> **Work item**: Go through the material below and return each line with the string "framed" in it.

··· The data

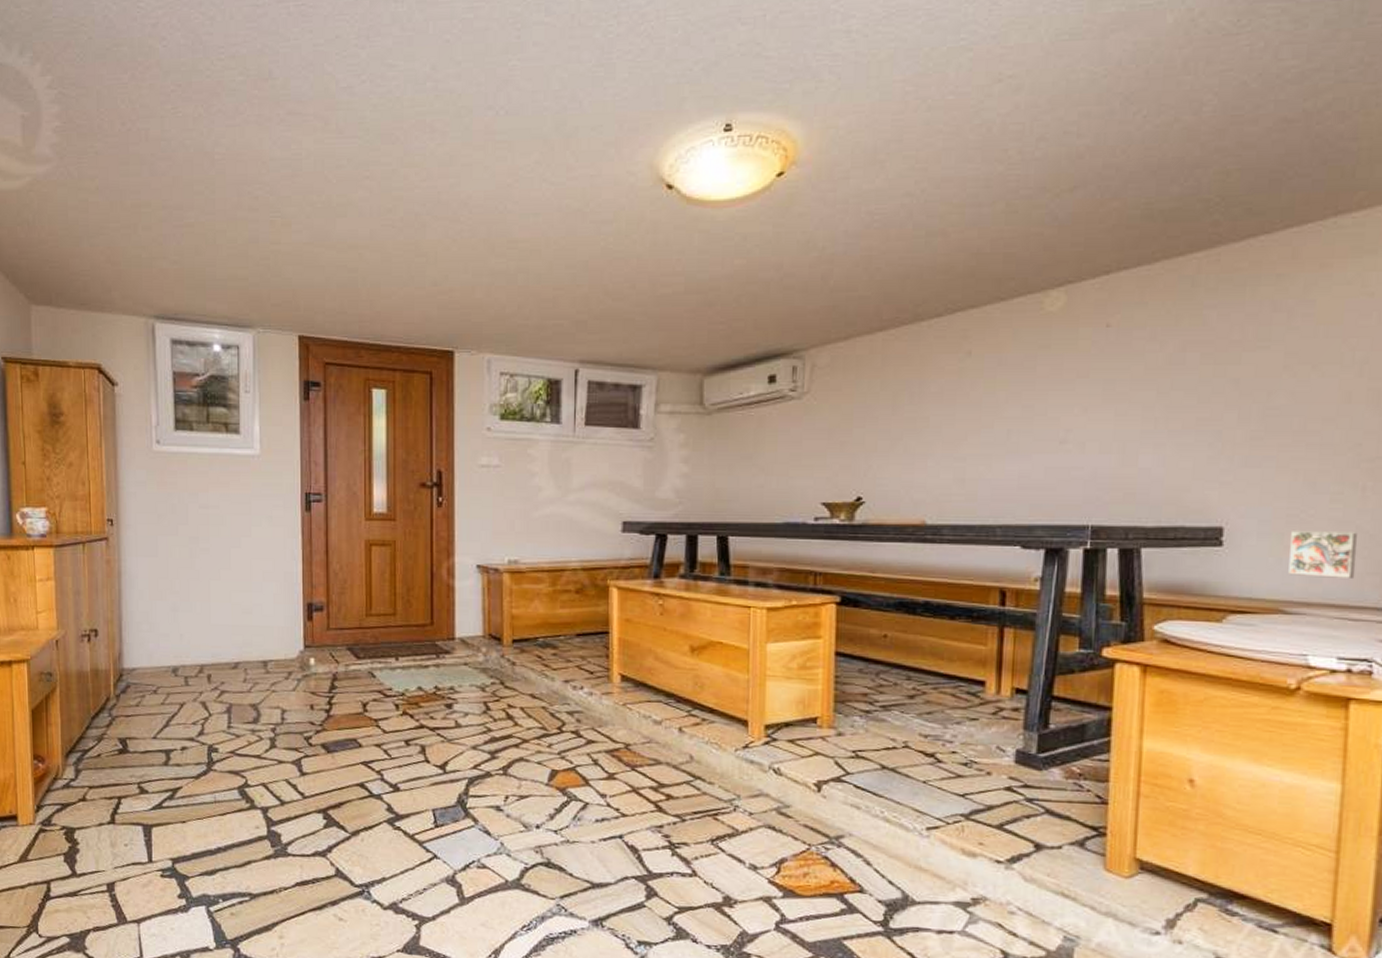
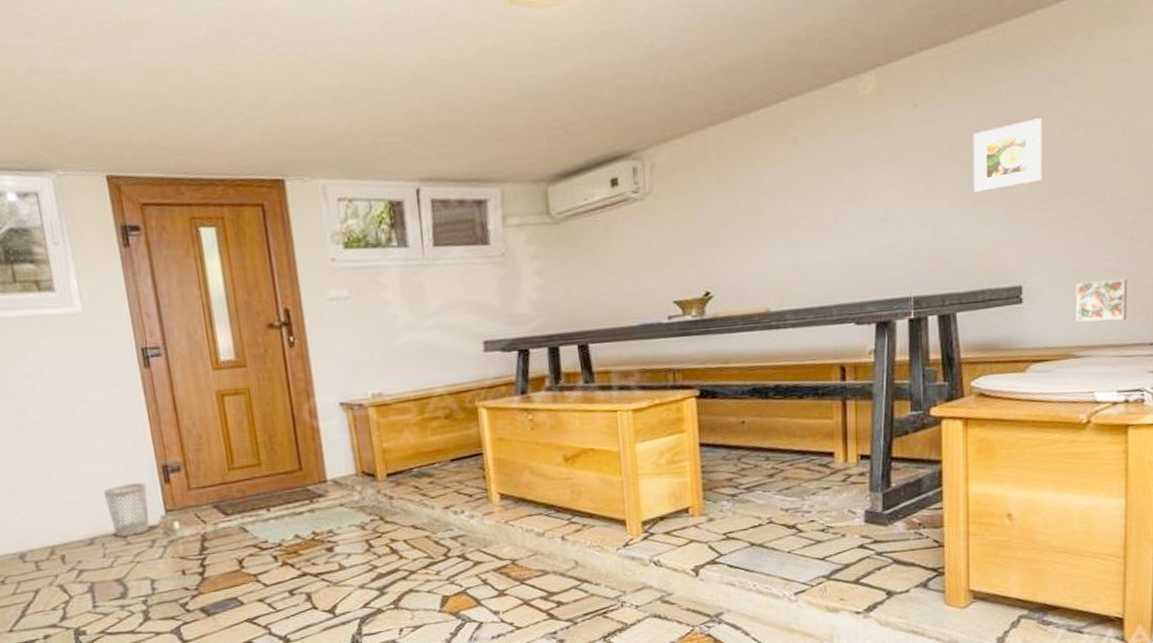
wastebasket: none [252,616,291,665] -> present [103,482,150,537]
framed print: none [1172,349,1260,422] -> present [973,118,1043,192]

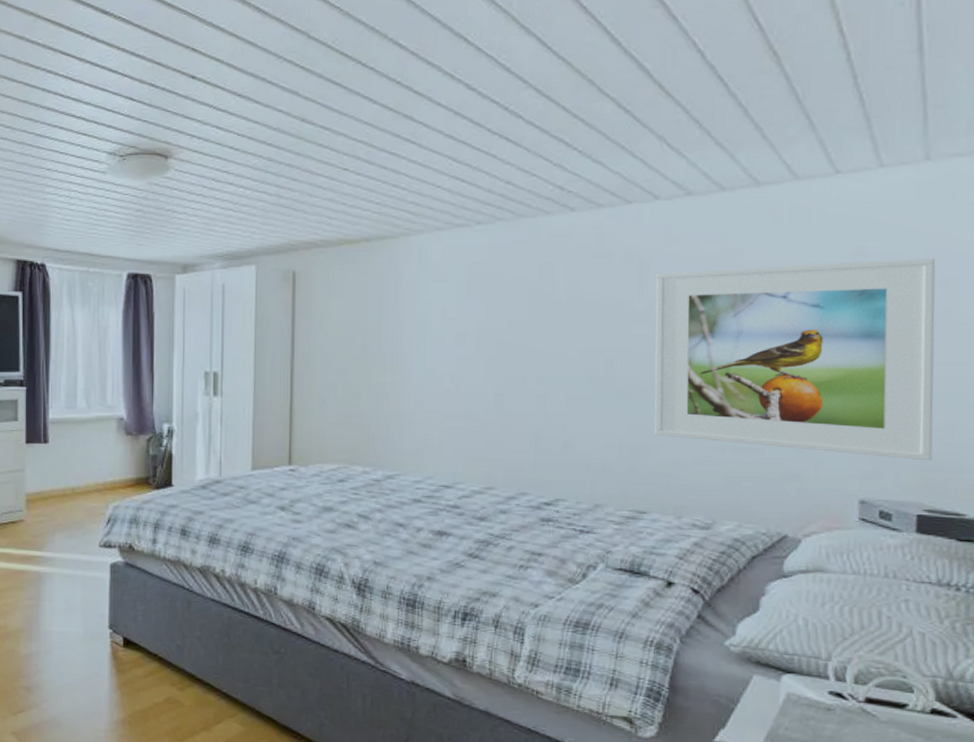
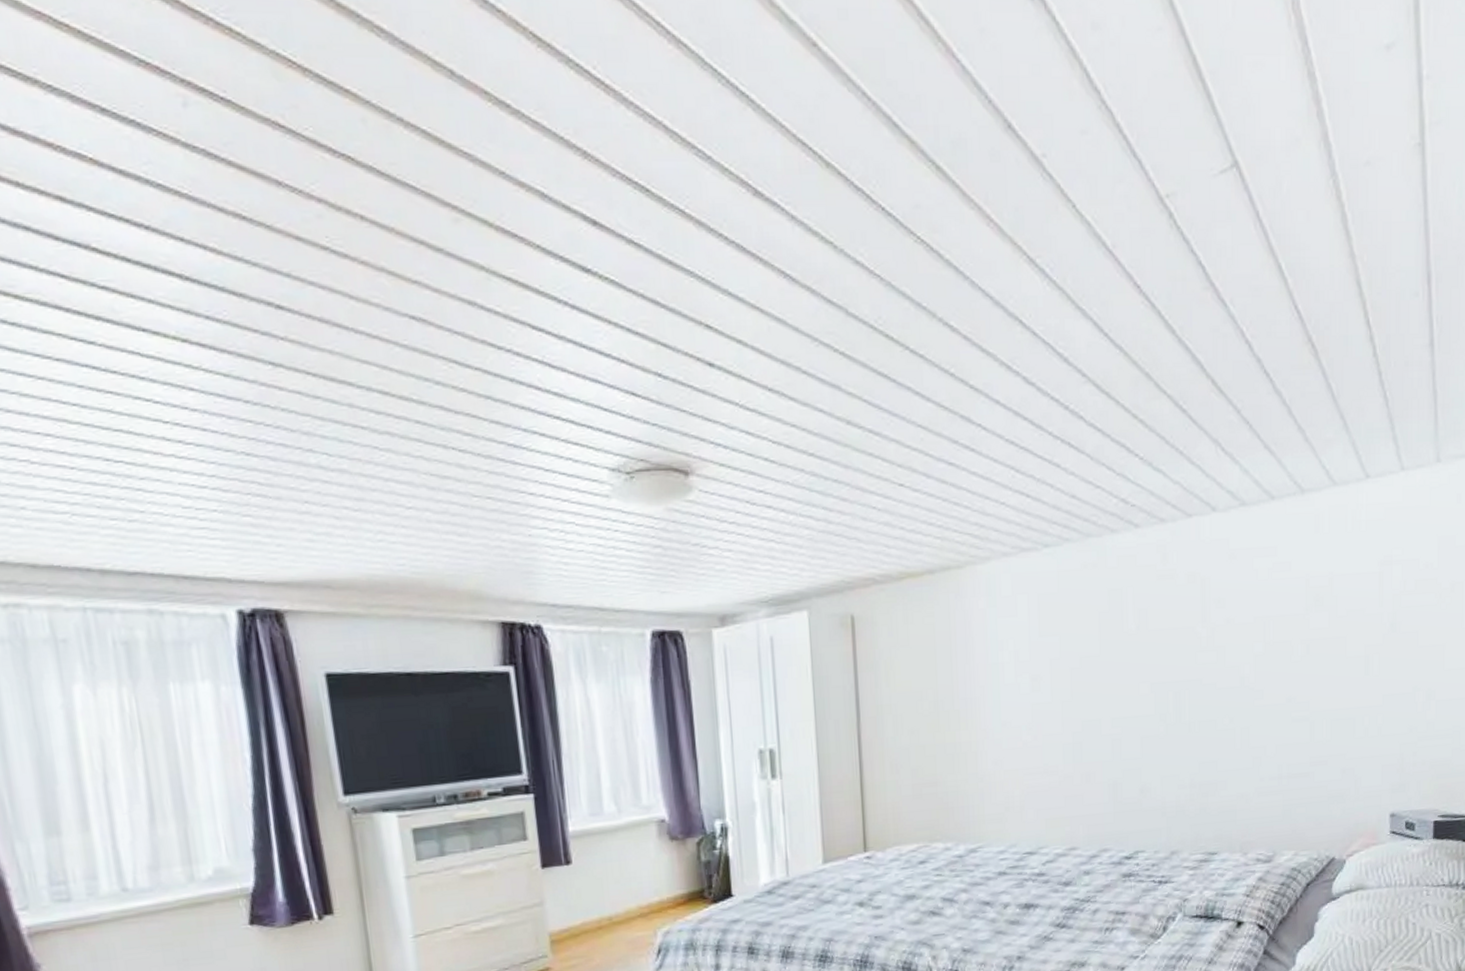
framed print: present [654,258,936,461] -> none [1217,563,1445,771]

······

> **Exercise result**:
framed print: none [1172,349,1260,422] -> present [973,118,1043,192]
framed print: present [654,258,936,461] -> none [1217,563,1445,771]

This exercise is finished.